## JOB A
According to the stochastic calculus course description, which department offers the course?
## JOB B
Pick up the stochastic calculus course description after its last sentence and write the next part.

## EXCERPT TO READ
#####

20235 - STOCHASTIC CALCULUS WITH APPLICATIONS TO FINANCE AND ECONOMICS


CLMG - M - IM - MM - AFC - CLAPI - CLEFIN-FINANCE - CLELI - ACME - DES-ESS - EMIT
Department of Decision Sciences

Course taught in English


Go to class group/s: 31

CLMG (6 credits - I sem. - OP  |  SECS-S/01) - M (6 credits - I sem. - OP  |  SECS-S/01) - IM (6 credits - I sem. - OP  |  SECS-S/01) - MM (6 credits - I sem. - OP  |  SECS-S/01) - AFC (6 credits - I sem. - OP  |  SECS-S/01) - CLAPI (6 credits - I sem. - OP  |  SECS-S/01) - CLEFIN-FINANCE (6 credits - I sem. - OP  |  SECS-S/01) - CLELI (6 credits - I sem. - OP  |  SECS-S/01) - ACME (6 credits - I sem. - OP  |  SECS-S/01) - DES-ESS (6 credits - I sem. - OP  |  SECS-S/01) - EMIT (6 credits - I sem. - OP  |  SECS-S/01)
Course Director:
DONATO MICHELE CIFARELLI

Classes: 31 (I sem.)
Instructors:
Class 31: DONATO MICHELE CIFARELLI


Course Objectives

The course is designed to provide students with the basic tools of stochastic calculus. By end of the course, students are able to handle the tools that are necessary to understand the wide range of applications in finance and economics.

#####

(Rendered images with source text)
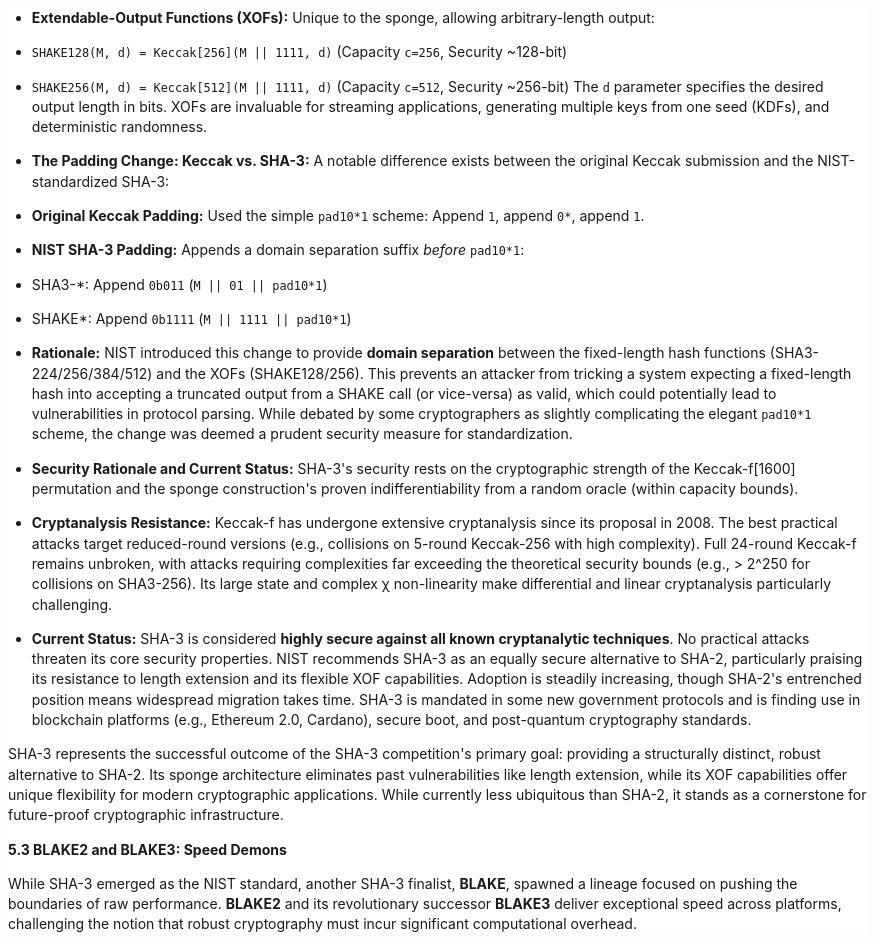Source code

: *   **Extendable-Output Functions (XOFs):** Unique to the sponge, allowing arbitrary-length output:

*   `SHAKE128(M, d) = Keccak[256](M || 1111, d)` (Capacity `c=256`, Security ~128-bit)

*   `SHAKE256(M, d) = Keccak[512](M || 1111, d)` (Capacity `c=512`, Security ~256-bit) The `d` parameter specifies the desired output length in bits. XOFs are invaluable for streaming applications, generating multiple keys from one seed (KDFs), and deterministic randomness.

*   **The Padding Change: Keccak vs. SHA-3:** A notable difference exists between the original Keccak submission and the NIST-standardized SHA-3:

*   **Original Keccak Padding:** Used the simple `pad10*1` scheme: Append `1`, append `0*`, append `1`.

*   **NIST SHA-3 Padding:** Appends a domain separation suffix *before* `pad10*1`:

*   SHA3-*: Append `0b011` (`M || 01 || pad10*1`)

*   SHAKE*: Append `0b1111` (`M || 1111 || pad10*1`)

*   **Rationale:** NIST introduced this change to provide **domain separation** between the fixed-length hash functions (SHA3-224/256/384/512) and the XOFs (SHAKE128/256). This prevents an attacker from tricking a system expecting a fixed-length hash into accepting a truncated output from a SHAKE call (or vice-versa) as valid, which could potentially lead to vulnerabilities in protocol parsing. While debated by some cryptographers as slightly complicating the elegant `pad10*1` scheme, the change was deemed a prudent security measure for standardization.

*   **Security Rationale and Current Status:** SHA-3's security rests on the cryptographic strength of the Keccak-f[1600] permutation and the sponge construction's proven indifferentiability from a random oracle (within capacity bounds).

*   **Cryptanalysis Resistance:** Keccak-f has undergone extensive cryptanalysis since its proposal in 2008. The best practical attacks target reduced-round versions (e.g., collisions on 5-round Keccak-256 with high complexity). Full 24-round Keccak-f remains unbroken, with attacks requiring complexities far exceeding the theoretical security bounds (e.g., > 2^250 for collisions on SHA3-256). Its large state and complex χ non-linearity make differential and linear cryptanalysis particularly challenging.

*   **Current Status:** SHA-3 is considered **highly secure against all known cryptanalytic techniques**. No practical attacks threaten its core security properties. NIST recommends SHA-3 as an equally secure alternative to SHA-2, particularly praising its resistance to length extension and its flexible XOF capabilities. Adoption is steadily increasing, though SHA-2's entrenched position means widespread migration takes time. SHA-3 is mandated in some new government protocols and is finding use in blockchain platforms (e.g., Ethereum 2.0, Cardano), secure boot, and post-quantum cryptography standards.

SHA-3 represents the successful outcome of the SHA-3 competition's primary goal: providing a structurally distinct, robust alternative to SHA-2. Its sponge architecture eliminates past vulnerabilities like length extension, while its XOF capabilities offer unique flexibility for modern cryptographic applications. While currently less ubiquitous than SHA-2, it stands as a cornerstone for future-proof cryptographic infrastructure.

**5.3 BLAKE2 and BLAKE3: Speed Demons**

While SHA-3 emerged as the NIST standard, another SHA-3 finalist, **BLAKE**, spawned a lineage focused on pushing the boundaries of raw performance. **BLAKE2** and its revolutionary successor **BLAKE3** deliver exceptional speed across platforms, challenging the notion that robust cryptography must incur significant computational overhead.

#####

## REPLY A
The Department of Decision Sciences.

## REPLY B
In the first part, the course provides a recapitulation of the main concepts of probability. In particular, the concept of  random process is clarified with simple examples. The main content of the course is then related to the definition of stochastic differential, stochastic differential equations and their applications to price options (Black and Scholes), to interest rate theory (Vasicek) and to other fields.


Course Content Summary
  • A survey of probability (random functions)
  • Brownian Motion and Ito integral
  • Stochastic differential and Ito formula
  • Stochastic differential equations; properties of solutions
  • Various representation formulas for the expectation of random quantities
  • Applications to option pricing, interest rates, perpetuities, etc.

Detailed Description of Assessment Methods
Assessment is based on an oral exam.

Textbooks
  • B. OKSENDAL, Stochastic Differential Equations. An Introduction with Applications, Berlin/New York, Springer 2006.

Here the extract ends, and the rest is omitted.